La fotógrafa brasileña Maria Ribeiro quiere, ante todo, que la dejen envejecer en paz. Eso, y que no nos juzgen por nuestros cuerpos evolucionados a la par que nuestros años. Cuerpos que van cambiando con nuestras historias, con nuestras vidas. A través de su objetivo, dispara de frente a la desigualdad de género y al machismo.

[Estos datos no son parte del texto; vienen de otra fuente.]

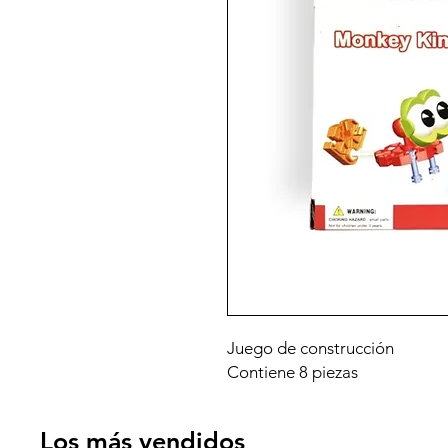
Juego de construcción
Contiene 8 piezas
Los más vendidos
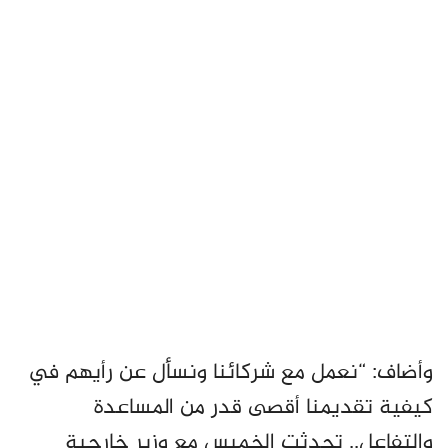
وأضاف: “نعمل مع شركائنا ونسأل عن رأيهم في
كيفية تقديمنا أقصى قدر من المساعدة
والتفاعل.. تحدثت الخميس مع وزير خارجية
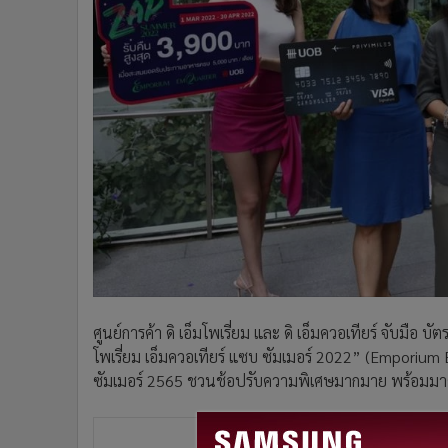
•
Management & HR
•
MGR Live
•
Infographic
•
การเมือง
•
ท่องเที่ยว
•
กีฬา
•
ต่างประเทศ
•
Special Scoop
•
เศรษฐกิจ-ธุรกิจ
•
จีน
•
ชุมชน-คุณภาพชีวิต
•
อาชญากรรม
•
Motoring
ศูนย์การค้า ดิ เอ็มโพเรี่ยม และ ดิ เอ็มควอเทียร์ จับมื
•
เกม
โพเรี่ยม เอ็มควอเทียร์ แซบ ซัมเมอร์ 2022” (Emporiu
ซัมเมอร์ 2565 ชวนช้อปรับความพิเศษมากมาย พร้อมมาตรก
•
วิทยาศาสตร์
•
SMEs
•
หุ้น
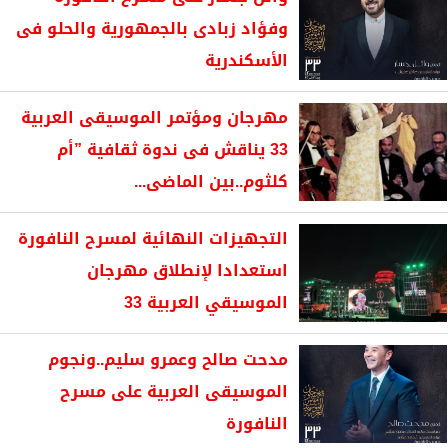
وفؤاد زبادى بالجمهورية والحلو فى
الأسكندرية
مهرجان ومؤتمر الموسيقى العربية
33 يناقش فى ندوة ثقافية ”أم
كلثوم..بين الماضى...
التجهيزات النهائية لمسرح النافورة
استعدادا لإنطلاق مهرجان
الموسيقي العربية 33
مدحت صالح وعمرو سليم..ونجوم
الموسيقى العربية على مسرح
النافورة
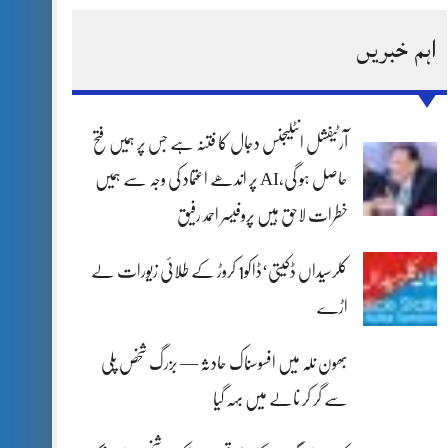
اہم خبریں
آرٹیفشل انٹلیجنس دجال کا فتنہ ہے جس پر ہمیں فتح
حاصل ہو گی،AI پر اندھے اعتماد کی وجہ سے ہمیں
خطرات لاحق ہیں پروفیسر احمد رفیق
کلرسیداں ڈکیتی‘ڈاکو1 کروڑ کے طلائی زیورات لے
اڑے
بھون نلہ میں افسوسناک حادثہ — بزرگ شخص پلی
سے گر کر نالے میں بہہ گیا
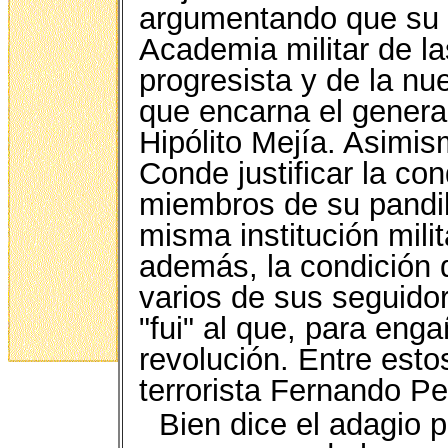
argumentando que su a
Academia militar de la
progresista y de la n
que encarna el genera
Hipólito Mejía. Asimis
Conde justificar la co
miembros de su pandill
misma institución milita
además, la condición d
varios de sus seguido
"fui" al que, para enga
revolución. Entre esto
terrorista Fernando P
Bien dice el adagio 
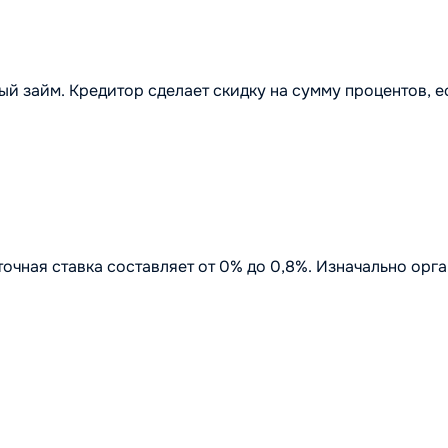
 займ. Кредитор сделает скидку на сумму процентов, е
точная ставка составляет от 0% до 0,8%. Изначально орг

Maria defiende que el cuerpo es nuestro mejor compañero de vida, nos da placer, nos acompaña, nos invita a disfrutar con todos los sentidos, por lo que tenemos que amarlo y cuidarlo. María ha reflexionado durante mucho tiempo sobre la obsesión por la perfección, que atiende a la obediencia del patriarcado. Defiende con su obra, que tenemos que perdonar a nuestro cuerpo, aceptarlo y quererlo tal y como es.
La belleza femenina está vinculada a la realización personal, el mérito, al amor, el éxito y la felicidad. Todo lo que no se ajuste a estos valores, es totalmente inválido para nuestra felicidad. Los medios de comunicación están reforzando estándares irreales de belleza por lo que el cuerpo femenino normal, el que tiene defectos, se ha convertido en un tabú.
Ahora nuestra misión es deconstruir todos estos cánones impuestos, y aunque nos resulte difícil envejecer, es una lucha que tiene como vecedor la paz con uno mismo, la aceptación y el amor propio.